CA Aix-en-Provence, 2e ch. com., 22 mars 2002, n° 98-10.836
AIX-EN-PROVENCE
Arrêt
Infirmation
PARTIES
Demandeur :
Bourse Wargny (SA)
Défendeur :
Tri Nice (Sté), Pellier (ès qual.)
COMPOSITION DE LA JURIDICTION
Président :
M. Dragon
Conseillers :
M. Jacquot, Mme Acquaviva
Avoués :
SCP Jourdan-Wattecamps, SCP Latil-Penarroya-Latil- Alligier
Avocats :
Mes Demongeot-Capellino, Gumery.
EXPOSE DU LITIGE
La société Temps Réel Intermédiation Nice (TRI Nice) a été créée le 24 novembre 1994 et a conclu le même jour un contrat de transmetteur d'ordres avec la société de bourse Wargny, dont le siège social est à Paris, ayant pour objet de lui adresser, sur les comptes ouverts dans ses livres, les ordres de bourse de la clientèle locale. En contrepartie la société TRI Nice percevait une rétrocession de 40 % sur le montant des commissions encaissées par la société Wargny. Une société TRI Paris a été créée à la même époque pour démarcher la clientèle parisienne.
Le 3 juin 1996, le commissaire aux comptes indiquait à la société TRI Nice que le début de son exploitation "nécessitait un financement très important ... assuré par - son - banquier et principal client, la société Wargny SA" et que si celle-ci " venait à suspendre son financement gracieux, la continuité d'exploitation de [la] société se trouverait compromise et en conséquence l'application des principes comptables généralement admis ne serait plus appropriée ".
Le 9 octobre 1996, la société Wargny faisait connaître à la société TRI Nice qu'elle cessait de financer son exploitation en raison de la perte totale de ses fonds propres et du refus de recapitalisation de ses dirigeants. Cette dernière a déposé son bilan et fait l'objet d'une liquidation indiciaire selon jugement rendu le 5 décembre 1996 par le tribunal de commerce de Nice.
Estimant avoir été victime d'une rupture brutale de soutien financier, la société TRI Nice représentée par Me Pellier, son liquidateur, a assigné la société Wargny devant le tribunal de commerce de Nice en déclaration de responsabilité et paiement de dommages-intérêts. Par jugement réputé contradictoire du 24 mars 1998 le tribunal a condamné la société Wargny à payer à Me Pellier ès qualités les sommes de :
- 1 000 000 F à titre de dommages-intérêts pour pratiques commerciales discriminatoires ;
- 1 500 000 F à titre de dommages-intérêts représentant le montant des pertes subies;
- 20 000 000 F à titre de dommages-intérêts pour rupture abusive de mandat.

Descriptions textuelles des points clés
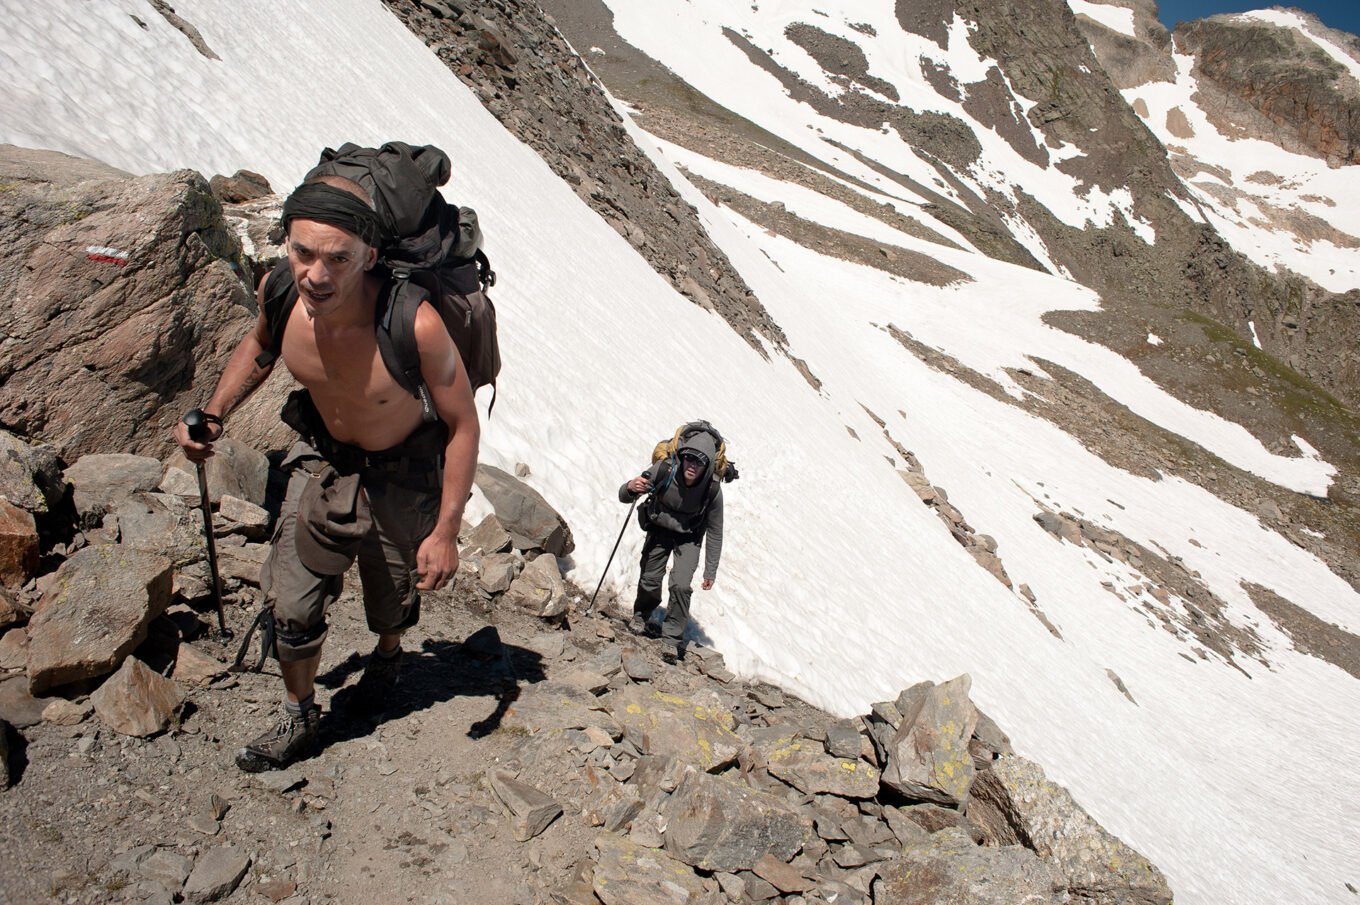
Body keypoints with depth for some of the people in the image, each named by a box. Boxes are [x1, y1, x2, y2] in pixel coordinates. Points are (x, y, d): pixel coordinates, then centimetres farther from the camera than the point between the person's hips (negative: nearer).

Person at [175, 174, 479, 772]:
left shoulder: (415, 326, -39)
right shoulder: (280, 292, -23)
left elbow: (463, 423, -24)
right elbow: (261, 343, 4)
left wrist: (445, 531, -22)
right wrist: (212, 416, -7)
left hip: (402, 474, -3)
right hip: (322, 458, 3)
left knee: (393, 596, 19)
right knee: (290, 604, 4)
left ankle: (387, 655, 56)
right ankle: (298, 717, 31)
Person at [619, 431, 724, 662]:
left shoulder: (713, 490, -28)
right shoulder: (664, 470, -29)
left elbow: (715, 532, -13)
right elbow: (623, 497, -18)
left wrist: (710, 571, -9)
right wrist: (631, 488, -43)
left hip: (689, 537, -1)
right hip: (659, 529, 1)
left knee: (681, 585, -15)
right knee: (649, 580, 3)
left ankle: (672, 637, 4)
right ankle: (641, 617, 36)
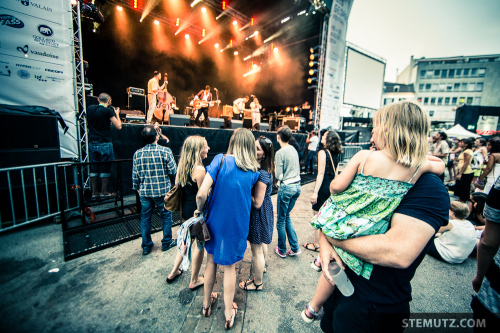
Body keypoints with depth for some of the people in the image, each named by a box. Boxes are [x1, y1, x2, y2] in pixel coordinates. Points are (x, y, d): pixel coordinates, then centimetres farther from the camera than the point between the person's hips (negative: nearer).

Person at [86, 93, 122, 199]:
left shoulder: (90, 109, 7)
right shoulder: (108, 111, -10)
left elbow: (88, 124, 21)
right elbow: (118, 126, -8)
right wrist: (117, 113, 5)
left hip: (92, 143, 6)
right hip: (105, 144, -5)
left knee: (93, 168, 11)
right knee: (105, 168, 4)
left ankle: (94, 192, 17)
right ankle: (104, 192, 11)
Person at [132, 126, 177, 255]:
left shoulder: (137, 154, -2)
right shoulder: (165, 151, -13)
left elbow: (135, 174, 3)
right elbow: (173, 171, -13)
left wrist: (137, 188, 18)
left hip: (144, 192, 3)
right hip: (162, 191, -3)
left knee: (145, 218, 16)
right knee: (166, 216, 14)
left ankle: (146, 247, 28)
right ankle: (167, 242, 28)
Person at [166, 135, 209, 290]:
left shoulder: (182, 166, 2)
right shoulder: (199, 169, -23)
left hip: (185, 209, 8)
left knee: (188, 239, 27)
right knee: (199, 245, 12)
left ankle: (174, 272, 42)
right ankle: (194, 281, 31)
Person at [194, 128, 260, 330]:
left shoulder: (221, 160, -15)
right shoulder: (254, 171, -6)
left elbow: (201, 194, -21)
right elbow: (248, 196, 6)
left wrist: (199, 210, -3)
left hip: (216, 220, 0)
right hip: (238, 224, 1)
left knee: (211, 261, 23)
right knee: (229, 265, 19)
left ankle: (207, 302, 45)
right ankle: (228, 312, 37)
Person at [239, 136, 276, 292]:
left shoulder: (261, 174, -30)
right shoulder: (267, 170, -2)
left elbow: (257, 203, -28)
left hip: (259, 214, -9)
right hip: (266, 211, 9)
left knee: (257, 249, 10)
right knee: (262, 243, 30)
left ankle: (257, 283, 32)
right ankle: (262, 267, 56)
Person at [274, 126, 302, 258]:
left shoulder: (280, 153, -15)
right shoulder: (294, 150, 7)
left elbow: (279, 176, -15)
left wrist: (274, 167, 2)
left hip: (286, 188, -7)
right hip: (297, 186, 7)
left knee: (281, 220, 9)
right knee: (287, 216, 21)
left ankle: (282, 250, 25)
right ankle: (295, 248, 23)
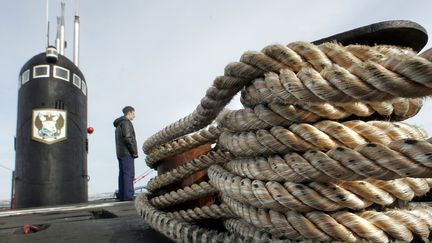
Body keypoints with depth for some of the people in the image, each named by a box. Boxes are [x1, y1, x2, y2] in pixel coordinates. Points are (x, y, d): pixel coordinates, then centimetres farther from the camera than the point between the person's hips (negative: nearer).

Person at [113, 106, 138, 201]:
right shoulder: (126, 122, -9)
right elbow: (127, 138, -19)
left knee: (123, 174, 8)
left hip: (120, 153, 10)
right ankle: (128, 195, -12)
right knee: (129, 174, -10)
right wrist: (134, 152, -13)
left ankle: (122, 195, 9)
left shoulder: (118, 124, 23)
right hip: (127, 153, -10)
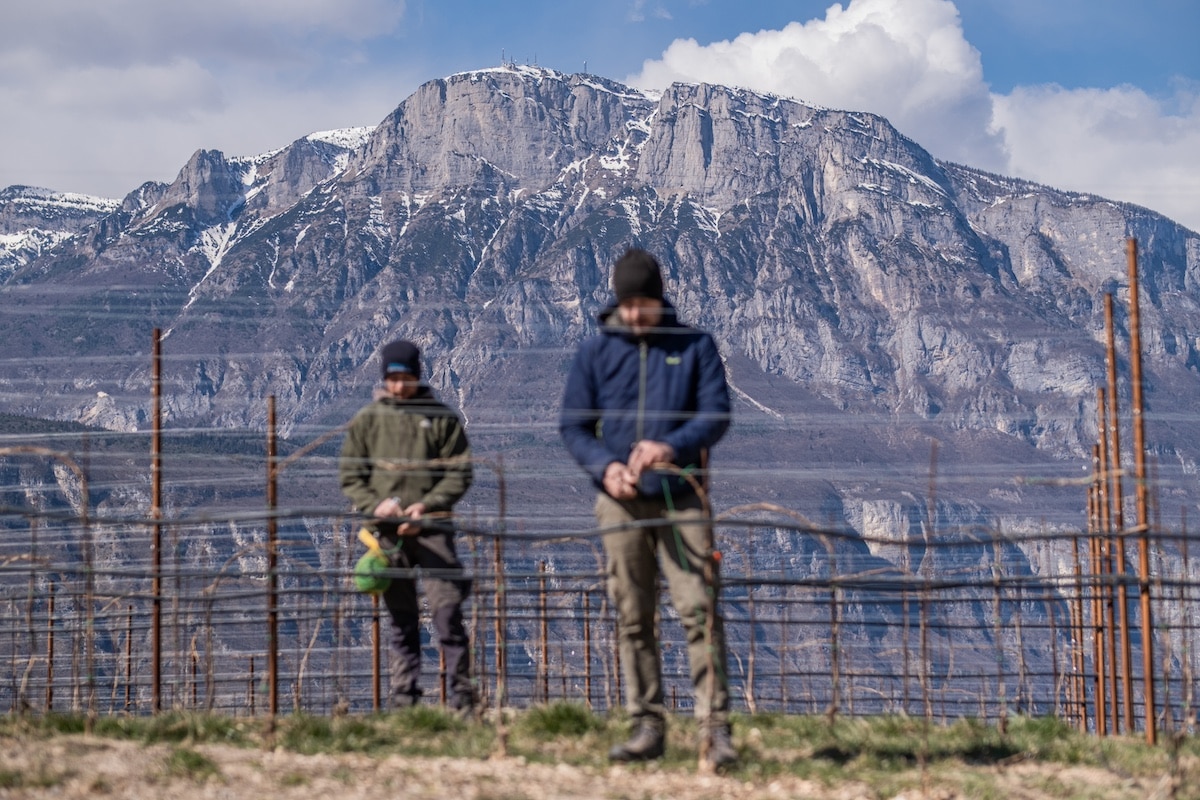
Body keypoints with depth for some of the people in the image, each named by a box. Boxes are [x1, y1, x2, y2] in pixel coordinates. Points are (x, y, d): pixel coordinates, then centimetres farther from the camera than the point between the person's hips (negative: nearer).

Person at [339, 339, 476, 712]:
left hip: (433, 529, -2)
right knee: (402, 622, 6)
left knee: (447, 612, -9)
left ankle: (462, 699, -5)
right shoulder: (366, 420, 8)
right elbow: (349, 475, 10)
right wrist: (375, 505, -8)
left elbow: (460, 472, 3)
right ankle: (403, 701, 10)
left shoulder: (442, 418, 4)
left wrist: (427, 505, -11)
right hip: (387, 533, 2)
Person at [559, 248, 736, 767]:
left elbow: (716, 414, -2)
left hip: (682, 497, -2)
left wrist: (671, 446, -20)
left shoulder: (695, 346, 4)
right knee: (632, 619, 4)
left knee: (699, 610, -9)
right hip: (621, 503, 2)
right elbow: (572, 425, 7)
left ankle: (714, 728, -9)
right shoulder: (595, 352, 7)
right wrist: (604, 467, -12)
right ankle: (647, 726, 11)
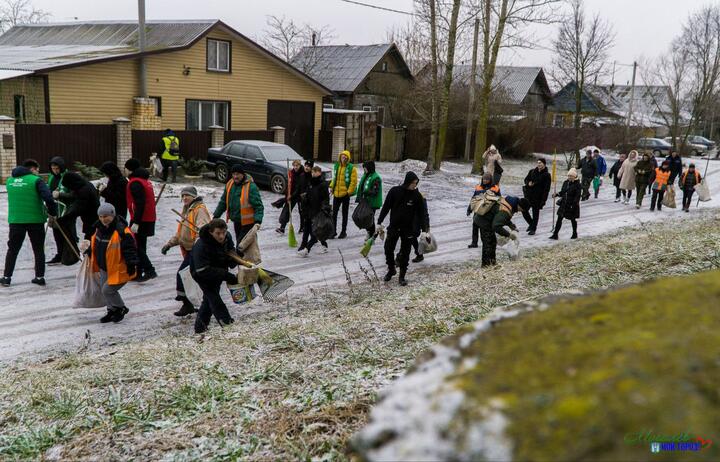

= QUESTIONS À TRAITER =
**a)** D'après l'arrêt, à quelle date la société TRI Nice a-t-elle été créée ?
**b)** Mettez sous forme de tableau Markdown, avec les colonnes « N° » et « Ligne », les lignes des entrées qui vont de celle contenant « left elbow: (460, 472, 3) », incluse, jusqu'à la fin des entrées. Sautez les lignes vides et laissez les images de côté.

= RÉPONSES DANS L'ORDRE =
**a)** Le 24 novembre 1994.

**b)**
| N° | Ligne |
|---|---|
| 1 | left elbow: (460, 472, 3) |
| 2 | right ankle: (403, 701, 10) |
| 3 | left shoulder: (442, 418, 4) |
| 4 | left wrist: (427, 505, -11) |
| 5 | right hip: (387, 533, 2) |
| 6 | Person at [559, 248, 736, 767]: |
| 7 | left elbow: (716, 414, -2) |
| 8 | left hip: (682, 497, -2) |
| 9 | left wrist: (671, 446, -20) |
| 10 | left shoulder: (695, 346, 4) |
| 11 | right knee: (632, 619, 4) |
| 12 | left knee: (699, 610, -9) |
| 13 | right hip: (621, 503, 2) |
| 14 | right elbow: (572, 425, 7) |
| 15 | left ankle: (714, 728, -9) |
| 16 | right shoulder: (595, 352, 7) |
| 17 | right wrist: (604, 467, -12) |
| 18 | right ankle: (647, 726, 11) |